Em conclusão, julho não foi apenas um mês volátil — foi um divisor de águas. O reposicionamento estratégico dos Estados Unidos, a desaceleração da China e a mobilização dos BRICS desenham um novo paradigma geopolítico e financeiro. Para investidores globais, o desafio passa a ser não apenas navegar a volatilidade tática de curto prazo, mas reavaliar o cenário estrutural em que decisões de alocação serão tomadas daqui em diante. Estar posicionado em ativos globais não é mais apenas uma forma de diversificação — é uma estratégia de sobrevivência e crescimento em um mundo em reconstrução.
Principais estratégias
1. Diversificação Geográfica e Setorial como Pilar Estrutural
A elevação da dívida pública, o déficit acima do esperado e a instabilidade institucional reforçam o papel da diversificação internacional como ferramenta de blindagem. A exposição a ativos fora do Brasil protege o patrimônio contra riscos locais e amplia as possibilidades de retorno em diferentes ciclos econômicos e políticos. ultipolar e volátil.

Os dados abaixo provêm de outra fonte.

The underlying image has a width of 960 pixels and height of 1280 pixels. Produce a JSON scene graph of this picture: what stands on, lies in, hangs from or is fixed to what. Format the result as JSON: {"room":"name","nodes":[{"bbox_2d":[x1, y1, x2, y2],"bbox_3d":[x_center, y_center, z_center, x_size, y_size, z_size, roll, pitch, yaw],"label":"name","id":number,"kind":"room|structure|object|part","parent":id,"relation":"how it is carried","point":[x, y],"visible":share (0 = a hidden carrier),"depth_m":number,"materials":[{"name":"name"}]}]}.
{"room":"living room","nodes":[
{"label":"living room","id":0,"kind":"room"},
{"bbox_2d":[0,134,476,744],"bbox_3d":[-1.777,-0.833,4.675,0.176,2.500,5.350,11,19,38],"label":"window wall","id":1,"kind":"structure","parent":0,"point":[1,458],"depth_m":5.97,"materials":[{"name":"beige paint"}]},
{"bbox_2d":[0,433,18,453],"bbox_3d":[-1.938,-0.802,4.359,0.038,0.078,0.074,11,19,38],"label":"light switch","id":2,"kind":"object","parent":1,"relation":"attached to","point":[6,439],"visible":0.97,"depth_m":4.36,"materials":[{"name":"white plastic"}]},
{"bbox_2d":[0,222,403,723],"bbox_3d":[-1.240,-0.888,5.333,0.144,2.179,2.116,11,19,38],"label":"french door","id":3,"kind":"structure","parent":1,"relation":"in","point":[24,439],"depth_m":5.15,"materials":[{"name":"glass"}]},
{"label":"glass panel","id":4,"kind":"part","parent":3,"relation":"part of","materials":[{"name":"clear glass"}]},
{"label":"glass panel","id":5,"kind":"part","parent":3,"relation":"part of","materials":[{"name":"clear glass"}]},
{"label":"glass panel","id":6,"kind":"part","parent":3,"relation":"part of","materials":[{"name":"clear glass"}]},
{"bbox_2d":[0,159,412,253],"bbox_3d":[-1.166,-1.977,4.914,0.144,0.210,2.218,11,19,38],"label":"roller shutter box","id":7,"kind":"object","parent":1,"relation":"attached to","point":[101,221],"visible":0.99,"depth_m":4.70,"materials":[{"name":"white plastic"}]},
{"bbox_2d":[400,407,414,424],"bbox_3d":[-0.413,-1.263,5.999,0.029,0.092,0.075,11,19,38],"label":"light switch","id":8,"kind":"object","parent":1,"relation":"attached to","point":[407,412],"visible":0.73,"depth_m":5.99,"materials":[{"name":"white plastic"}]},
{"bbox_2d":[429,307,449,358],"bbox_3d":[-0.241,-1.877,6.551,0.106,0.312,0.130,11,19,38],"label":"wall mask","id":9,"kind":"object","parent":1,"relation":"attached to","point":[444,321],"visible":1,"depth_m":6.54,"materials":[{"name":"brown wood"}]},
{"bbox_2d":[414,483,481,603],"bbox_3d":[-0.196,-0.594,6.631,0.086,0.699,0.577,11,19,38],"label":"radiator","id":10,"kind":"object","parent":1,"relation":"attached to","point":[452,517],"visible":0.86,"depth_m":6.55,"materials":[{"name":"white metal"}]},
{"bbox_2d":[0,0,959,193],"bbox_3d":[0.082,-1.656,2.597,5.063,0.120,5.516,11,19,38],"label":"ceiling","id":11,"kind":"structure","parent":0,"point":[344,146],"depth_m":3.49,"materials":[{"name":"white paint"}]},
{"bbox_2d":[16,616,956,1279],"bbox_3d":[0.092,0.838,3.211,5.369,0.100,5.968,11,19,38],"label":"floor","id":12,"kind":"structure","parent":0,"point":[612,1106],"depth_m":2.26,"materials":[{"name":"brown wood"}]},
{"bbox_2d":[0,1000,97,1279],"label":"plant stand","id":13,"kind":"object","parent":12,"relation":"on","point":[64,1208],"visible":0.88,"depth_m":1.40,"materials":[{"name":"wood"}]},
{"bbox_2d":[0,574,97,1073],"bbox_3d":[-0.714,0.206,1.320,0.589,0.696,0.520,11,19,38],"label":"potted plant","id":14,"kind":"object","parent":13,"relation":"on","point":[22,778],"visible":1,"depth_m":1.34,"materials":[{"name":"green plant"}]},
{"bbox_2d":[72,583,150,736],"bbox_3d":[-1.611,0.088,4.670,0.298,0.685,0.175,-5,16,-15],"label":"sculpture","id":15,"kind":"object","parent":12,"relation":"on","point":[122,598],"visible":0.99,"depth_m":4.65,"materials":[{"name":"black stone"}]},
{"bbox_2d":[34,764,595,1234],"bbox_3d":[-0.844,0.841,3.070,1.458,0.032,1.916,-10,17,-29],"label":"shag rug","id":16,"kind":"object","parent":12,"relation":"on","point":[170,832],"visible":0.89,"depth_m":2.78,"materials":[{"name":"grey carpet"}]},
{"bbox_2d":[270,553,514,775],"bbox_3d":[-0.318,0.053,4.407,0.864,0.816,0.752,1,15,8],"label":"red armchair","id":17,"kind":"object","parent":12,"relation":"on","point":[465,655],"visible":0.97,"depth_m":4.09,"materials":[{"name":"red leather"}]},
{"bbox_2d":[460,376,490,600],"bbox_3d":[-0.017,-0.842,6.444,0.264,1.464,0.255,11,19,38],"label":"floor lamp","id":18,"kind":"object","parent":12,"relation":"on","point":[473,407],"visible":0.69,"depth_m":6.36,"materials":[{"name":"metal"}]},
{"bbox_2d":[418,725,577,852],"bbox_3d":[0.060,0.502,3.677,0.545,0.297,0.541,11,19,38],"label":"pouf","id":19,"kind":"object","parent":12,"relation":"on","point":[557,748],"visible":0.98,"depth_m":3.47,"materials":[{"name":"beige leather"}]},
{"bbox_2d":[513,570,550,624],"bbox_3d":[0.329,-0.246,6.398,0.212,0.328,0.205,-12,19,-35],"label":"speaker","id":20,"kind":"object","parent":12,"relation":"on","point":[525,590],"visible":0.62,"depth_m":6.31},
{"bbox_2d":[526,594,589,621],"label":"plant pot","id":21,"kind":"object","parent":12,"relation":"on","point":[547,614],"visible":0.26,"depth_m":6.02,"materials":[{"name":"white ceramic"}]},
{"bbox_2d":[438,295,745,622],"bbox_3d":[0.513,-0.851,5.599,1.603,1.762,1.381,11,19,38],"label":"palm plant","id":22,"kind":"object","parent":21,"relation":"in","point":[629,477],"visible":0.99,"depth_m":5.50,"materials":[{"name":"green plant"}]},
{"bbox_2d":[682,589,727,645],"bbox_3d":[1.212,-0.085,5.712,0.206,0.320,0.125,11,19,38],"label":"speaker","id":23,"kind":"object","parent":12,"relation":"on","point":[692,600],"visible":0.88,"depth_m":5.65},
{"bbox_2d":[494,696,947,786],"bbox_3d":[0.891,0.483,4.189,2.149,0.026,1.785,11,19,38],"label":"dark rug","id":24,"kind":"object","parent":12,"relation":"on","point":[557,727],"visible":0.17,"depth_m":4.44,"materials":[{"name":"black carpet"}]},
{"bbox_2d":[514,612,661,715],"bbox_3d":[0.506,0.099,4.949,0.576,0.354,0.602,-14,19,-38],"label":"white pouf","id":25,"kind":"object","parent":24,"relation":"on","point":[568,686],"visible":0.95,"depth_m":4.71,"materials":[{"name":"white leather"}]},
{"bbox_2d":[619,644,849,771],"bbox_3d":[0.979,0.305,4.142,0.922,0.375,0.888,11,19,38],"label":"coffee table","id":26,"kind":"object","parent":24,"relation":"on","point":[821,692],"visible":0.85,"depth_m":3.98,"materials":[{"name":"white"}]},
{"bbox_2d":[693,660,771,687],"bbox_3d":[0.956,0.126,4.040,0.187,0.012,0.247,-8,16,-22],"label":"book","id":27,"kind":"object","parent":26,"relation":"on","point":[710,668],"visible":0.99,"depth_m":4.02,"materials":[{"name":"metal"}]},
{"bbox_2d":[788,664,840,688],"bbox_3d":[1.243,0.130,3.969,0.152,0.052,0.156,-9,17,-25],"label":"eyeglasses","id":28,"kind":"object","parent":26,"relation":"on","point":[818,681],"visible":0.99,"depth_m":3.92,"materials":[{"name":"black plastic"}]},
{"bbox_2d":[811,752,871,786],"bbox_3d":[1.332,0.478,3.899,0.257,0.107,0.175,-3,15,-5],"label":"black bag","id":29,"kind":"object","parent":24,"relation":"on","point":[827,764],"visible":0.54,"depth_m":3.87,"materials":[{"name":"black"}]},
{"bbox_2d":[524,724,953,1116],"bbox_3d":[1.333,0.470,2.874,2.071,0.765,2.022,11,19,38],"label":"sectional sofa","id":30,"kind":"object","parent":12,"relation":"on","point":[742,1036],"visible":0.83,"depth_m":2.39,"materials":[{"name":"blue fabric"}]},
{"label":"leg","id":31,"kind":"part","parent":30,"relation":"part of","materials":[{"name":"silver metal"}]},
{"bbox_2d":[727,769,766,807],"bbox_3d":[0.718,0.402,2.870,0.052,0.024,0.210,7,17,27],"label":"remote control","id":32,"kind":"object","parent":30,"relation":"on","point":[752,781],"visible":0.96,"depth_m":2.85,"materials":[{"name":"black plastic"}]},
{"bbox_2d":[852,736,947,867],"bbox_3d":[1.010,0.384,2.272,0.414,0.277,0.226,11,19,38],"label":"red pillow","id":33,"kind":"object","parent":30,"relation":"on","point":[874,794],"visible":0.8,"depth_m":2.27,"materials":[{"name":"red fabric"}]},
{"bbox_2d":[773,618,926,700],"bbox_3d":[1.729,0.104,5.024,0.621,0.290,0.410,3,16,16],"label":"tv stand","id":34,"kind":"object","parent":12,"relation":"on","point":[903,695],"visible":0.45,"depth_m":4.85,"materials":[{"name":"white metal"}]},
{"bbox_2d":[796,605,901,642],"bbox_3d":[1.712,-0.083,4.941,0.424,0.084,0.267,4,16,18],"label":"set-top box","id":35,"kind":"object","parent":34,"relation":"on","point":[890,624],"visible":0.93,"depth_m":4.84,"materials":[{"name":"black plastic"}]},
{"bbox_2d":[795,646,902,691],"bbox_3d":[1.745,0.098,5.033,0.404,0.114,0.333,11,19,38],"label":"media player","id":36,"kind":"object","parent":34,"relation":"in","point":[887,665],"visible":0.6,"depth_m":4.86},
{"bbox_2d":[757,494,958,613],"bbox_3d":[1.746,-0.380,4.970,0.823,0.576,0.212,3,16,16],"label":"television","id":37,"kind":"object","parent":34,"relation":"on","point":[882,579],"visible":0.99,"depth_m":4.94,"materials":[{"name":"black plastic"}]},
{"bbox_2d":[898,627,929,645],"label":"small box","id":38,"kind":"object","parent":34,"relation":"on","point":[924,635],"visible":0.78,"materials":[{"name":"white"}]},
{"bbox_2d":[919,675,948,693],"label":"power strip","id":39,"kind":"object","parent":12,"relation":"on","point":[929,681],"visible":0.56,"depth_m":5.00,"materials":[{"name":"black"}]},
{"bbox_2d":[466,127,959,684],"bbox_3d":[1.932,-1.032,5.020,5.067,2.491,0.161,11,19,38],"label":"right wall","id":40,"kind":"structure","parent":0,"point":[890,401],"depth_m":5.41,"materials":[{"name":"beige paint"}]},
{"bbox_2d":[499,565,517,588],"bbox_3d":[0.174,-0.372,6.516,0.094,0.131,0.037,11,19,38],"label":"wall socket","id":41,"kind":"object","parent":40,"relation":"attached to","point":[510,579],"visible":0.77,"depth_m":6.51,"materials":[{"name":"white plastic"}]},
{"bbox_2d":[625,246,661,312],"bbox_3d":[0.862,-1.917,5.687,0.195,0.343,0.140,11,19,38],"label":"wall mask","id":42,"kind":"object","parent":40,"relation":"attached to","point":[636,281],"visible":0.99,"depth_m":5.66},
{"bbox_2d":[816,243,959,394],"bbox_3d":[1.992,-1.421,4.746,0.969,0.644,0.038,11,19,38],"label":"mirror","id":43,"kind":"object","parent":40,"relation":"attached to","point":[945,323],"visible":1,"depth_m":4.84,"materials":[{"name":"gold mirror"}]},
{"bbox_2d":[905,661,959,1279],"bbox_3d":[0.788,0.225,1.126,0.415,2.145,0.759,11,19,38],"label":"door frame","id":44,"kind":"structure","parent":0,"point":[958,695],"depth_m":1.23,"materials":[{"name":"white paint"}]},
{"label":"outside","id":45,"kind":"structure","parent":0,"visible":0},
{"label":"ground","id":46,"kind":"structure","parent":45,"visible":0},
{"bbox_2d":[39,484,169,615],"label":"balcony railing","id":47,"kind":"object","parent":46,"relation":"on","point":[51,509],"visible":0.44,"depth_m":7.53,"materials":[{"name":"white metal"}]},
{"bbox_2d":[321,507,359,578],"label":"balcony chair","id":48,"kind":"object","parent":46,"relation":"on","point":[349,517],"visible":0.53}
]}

2. Commodities e Cadeias Estratégicas de Valor
Mesmo com potencial exportador relevante, o Brasil ainda depende de estabilidade regulatória e previsibilidade fiscal para atrair capital produtivo. Sem reformas estruturantes, o país continuará vulnerável a ciclos de preço das commodities e perderá relevância nas cadeias globais mais tecnológicas e sofisticadas.
3. Renda Fixa: Seletividade e Tática de Duration
Com o fechamento parcial da curva de juros e a fragilidade fiscal em destaque, o momento exige foco em ativos IPCA+ de duration controlada e títulos pós-fixados com boa liquidez. A seletividade se impõe: nem todo crédito carrega o mesmo risco, especialmente com aumento de inadimplência e quebras no setor agro.

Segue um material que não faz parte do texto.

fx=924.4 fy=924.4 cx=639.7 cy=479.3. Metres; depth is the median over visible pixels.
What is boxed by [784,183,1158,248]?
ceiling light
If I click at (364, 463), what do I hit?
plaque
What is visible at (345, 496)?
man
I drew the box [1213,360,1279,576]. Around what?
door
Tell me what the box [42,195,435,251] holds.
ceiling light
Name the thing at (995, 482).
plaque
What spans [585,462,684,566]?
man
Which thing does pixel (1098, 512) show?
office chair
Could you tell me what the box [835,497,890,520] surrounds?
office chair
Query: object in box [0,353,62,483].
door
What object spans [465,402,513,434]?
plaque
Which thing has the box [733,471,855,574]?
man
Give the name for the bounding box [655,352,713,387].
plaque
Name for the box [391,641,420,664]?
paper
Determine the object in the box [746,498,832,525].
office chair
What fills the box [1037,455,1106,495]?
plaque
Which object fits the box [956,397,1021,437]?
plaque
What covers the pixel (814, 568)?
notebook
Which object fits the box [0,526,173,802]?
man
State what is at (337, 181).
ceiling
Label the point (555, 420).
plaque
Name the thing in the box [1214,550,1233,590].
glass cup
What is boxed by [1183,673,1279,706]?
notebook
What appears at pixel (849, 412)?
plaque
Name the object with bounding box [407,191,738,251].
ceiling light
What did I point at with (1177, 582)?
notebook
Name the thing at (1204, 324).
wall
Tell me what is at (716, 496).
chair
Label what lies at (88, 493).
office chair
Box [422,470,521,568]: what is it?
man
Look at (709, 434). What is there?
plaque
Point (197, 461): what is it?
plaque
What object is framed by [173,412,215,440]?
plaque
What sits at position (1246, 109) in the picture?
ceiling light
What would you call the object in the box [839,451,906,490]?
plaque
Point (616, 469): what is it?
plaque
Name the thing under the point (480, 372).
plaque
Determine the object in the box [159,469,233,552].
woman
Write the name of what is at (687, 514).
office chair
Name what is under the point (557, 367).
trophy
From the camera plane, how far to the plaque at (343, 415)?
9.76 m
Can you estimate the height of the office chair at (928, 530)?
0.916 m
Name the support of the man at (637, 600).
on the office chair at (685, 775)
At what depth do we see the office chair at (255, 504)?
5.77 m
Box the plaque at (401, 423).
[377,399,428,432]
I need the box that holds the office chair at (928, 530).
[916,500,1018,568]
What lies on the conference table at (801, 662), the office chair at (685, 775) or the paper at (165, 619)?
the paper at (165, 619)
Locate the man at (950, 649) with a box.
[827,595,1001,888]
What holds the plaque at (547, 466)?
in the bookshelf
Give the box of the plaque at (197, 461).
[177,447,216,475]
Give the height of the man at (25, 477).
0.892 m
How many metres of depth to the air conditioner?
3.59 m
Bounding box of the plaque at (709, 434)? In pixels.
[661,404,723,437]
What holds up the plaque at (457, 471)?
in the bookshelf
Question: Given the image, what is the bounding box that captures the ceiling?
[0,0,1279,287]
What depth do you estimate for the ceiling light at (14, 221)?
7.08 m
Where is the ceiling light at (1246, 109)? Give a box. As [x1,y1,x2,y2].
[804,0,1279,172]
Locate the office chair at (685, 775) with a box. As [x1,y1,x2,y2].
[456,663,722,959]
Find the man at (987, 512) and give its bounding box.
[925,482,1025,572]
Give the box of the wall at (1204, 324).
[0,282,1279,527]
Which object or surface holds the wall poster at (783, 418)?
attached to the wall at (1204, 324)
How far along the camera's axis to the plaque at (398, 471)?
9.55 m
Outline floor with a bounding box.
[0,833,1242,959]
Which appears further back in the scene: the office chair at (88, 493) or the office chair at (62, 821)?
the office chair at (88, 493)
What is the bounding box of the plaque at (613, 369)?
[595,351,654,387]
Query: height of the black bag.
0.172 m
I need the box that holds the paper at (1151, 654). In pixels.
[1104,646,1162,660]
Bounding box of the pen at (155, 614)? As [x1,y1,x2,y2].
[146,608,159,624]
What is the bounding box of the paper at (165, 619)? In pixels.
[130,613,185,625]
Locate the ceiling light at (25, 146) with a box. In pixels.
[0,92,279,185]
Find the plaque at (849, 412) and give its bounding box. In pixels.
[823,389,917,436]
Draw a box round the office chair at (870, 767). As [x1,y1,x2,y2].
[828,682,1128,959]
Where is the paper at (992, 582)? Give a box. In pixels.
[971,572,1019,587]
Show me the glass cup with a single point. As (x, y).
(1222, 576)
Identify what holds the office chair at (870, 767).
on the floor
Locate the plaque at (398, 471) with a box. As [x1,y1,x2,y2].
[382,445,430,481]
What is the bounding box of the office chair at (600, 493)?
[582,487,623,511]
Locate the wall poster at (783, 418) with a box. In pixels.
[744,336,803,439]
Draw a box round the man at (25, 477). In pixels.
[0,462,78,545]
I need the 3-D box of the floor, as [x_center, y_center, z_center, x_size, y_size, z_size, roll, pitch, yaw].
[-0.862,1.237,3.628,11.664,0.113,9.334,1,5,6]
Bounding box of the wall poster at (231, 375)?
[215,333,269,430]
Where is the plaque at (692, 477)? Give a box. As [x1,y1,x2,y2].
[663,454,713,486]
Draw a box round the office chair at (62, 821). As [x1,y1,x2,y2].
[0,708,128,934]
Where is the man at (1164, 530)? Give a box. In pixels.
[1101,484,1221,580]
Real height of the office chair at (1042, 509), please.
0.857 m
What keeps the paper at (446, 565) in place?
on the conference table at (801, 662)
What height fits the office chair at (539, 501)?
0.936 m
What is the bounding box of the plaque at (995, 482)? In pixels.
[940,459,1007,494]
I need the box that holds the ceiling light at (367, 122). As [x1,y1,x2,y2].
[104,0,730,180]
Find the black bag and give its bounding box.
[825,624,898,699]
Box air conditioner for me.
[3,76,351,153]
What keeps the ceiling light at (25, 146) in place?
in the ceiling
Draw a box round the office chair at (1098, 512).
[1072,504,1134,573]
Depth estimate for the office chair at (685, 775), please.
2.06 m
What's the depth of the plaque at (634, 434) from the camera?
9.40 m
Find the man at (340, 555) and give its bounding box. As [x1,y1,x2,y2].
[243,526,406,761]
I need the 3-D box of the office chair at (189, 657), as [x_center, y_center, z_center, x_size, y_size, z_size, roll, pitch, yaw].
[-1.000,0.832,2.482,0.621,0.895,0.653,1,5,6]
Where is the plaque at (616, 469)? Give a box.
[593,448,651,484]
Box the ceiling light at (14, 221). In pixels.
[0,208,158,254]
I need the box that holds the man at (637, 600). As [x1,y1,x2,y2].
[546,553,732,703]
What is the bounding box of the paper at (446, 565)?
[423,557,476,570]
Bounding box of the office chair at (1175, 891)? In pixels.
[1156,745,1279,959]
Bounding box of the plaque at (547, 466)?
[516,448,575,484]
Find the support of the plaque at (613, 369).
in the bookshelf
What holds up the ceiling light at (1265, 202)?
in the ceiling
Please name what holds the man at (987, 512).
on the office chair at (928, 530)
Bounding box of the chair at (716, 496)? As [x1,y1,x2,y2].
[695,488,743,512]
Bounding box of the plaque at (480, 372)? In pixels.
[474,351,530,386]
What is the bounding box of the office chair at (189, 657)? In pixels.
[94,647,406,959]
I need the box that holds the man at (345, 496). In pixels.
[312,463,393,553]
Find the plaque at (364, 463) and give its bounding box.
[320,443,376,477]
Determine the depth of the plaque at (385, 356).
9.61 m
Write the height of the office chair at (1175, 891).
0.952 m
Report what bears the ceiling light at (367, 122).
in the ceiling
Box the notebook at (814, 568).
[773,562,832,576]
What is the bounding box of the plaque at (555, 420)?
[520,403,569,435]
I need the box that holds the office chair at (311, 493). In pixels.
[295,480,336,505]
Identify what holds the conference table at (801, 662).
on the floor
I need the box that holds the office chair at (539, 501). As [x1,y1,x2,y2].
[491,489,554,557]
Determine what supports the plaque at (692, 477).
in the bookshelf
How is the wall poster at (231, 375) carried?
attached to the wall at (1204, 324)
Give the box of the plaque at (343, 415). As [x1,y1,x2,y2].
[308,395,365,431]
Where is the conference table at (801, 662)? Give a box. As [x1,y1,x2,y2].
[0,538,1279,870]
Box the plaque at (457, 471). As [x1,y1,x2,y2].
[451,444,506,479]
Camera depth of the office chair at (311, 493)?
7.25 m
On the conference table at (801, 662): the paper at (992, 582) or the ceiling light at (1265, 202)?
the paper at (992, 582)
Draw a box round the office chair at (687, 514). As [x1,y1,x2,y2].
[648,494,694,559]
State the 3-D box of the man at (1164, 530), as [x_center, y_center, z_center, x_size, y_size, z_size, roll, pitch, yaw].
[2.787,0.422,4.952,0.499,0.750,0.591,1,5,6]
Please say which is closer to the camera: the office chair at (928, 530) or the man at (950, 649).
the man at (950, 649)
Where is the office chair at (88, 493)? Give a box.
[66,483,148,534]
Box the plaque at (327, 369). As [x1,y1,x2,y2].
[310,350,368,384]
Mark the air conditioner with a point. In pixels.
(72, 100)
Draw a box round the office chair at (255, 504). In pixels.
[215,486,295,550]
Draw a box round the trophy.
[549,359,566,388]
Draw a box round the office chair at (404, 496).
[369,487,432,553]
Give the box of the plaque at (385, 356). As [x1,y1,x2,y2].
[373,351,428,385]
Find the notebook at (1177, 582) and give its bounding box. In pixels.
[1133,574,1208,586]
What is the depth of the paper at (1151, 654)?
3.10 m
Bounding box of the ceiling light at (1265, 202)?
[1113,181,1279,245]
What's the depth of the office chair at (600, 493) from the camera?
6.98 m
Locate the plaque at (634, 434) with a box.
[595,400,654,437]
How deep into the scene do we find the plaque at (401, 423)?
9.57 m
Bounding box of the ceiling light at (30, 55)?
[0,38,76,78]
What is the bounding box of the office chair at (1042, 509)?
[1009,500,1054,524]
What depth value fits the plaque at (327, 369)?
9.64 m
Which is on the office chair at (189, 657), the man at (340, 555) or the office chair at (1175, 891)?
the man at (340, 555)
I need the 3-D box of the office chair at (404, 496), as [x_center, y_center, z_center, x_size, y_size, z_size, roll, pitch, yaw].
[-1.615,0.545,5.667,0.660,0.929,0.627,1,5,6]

4. Política Monetária Global e Sensibilidade de Ativos
As decisões do Banco Central brasileiro estão cada vez mais condicionadas ao ambiente fiscal e político. A manutenção da Selic reflete cautela diante de incertezas domésticas. Ativos locais reagem de forma mais abrupta a ruídos institucionais, e a gestão de risco precisa ser mais ativa do que nunca.
5. Estratégias de Proteção Cambial e Ativos em Moeda Forte
Dada a volatilidade cambial e os riscos locais — como a reforma tributária e o aumento do IOF —, manter parte do patrimônio em moeda forte deixou de ser estratégia tática e passou a ser fundamento permanente. O dólar serve como proteção contra choques políticos e deterioração fiscal interna.
6. Tecnologia, IA e Reconfiguração de Valor
O Brasil ainda é espectador nesse ciclo de inovação global. A ausência de um plano nacional de digitalização limita o acesso do investidor local a esse vetor de crescimento. A melhor forma de participar da revolução da IA segue sendo via ativos internacionais, expostos a empresas que lideram essa transformação.
7. Ouro Consolidado como Ativo de Proteção
Num cenário de déficits elevados, questionamentos sobre arcabouço fiscal e fraudes em instituições públicas, o ouro ressurge como proteção natural. Seu comportamento anticíclico o torna relevante em carteiras conservadoras, especialmente quando o cenário doméstico mistura incerteza política e fragilidade fiscal.
8. Monitoramento Geopolítico: Petróleo, Cibersegurança e Instabilidade
A instabilidade política e o aumento da judicialização das decisões econômicas colocam o Brasil em um ambiente de alta incerteza. A quebra de empresas, o avanço da CPMI e decisões controversas no STF podem gerar impactos estruturais. Monitorar o risco institucional é tão importante quanto observar variáveis macroeconômicas.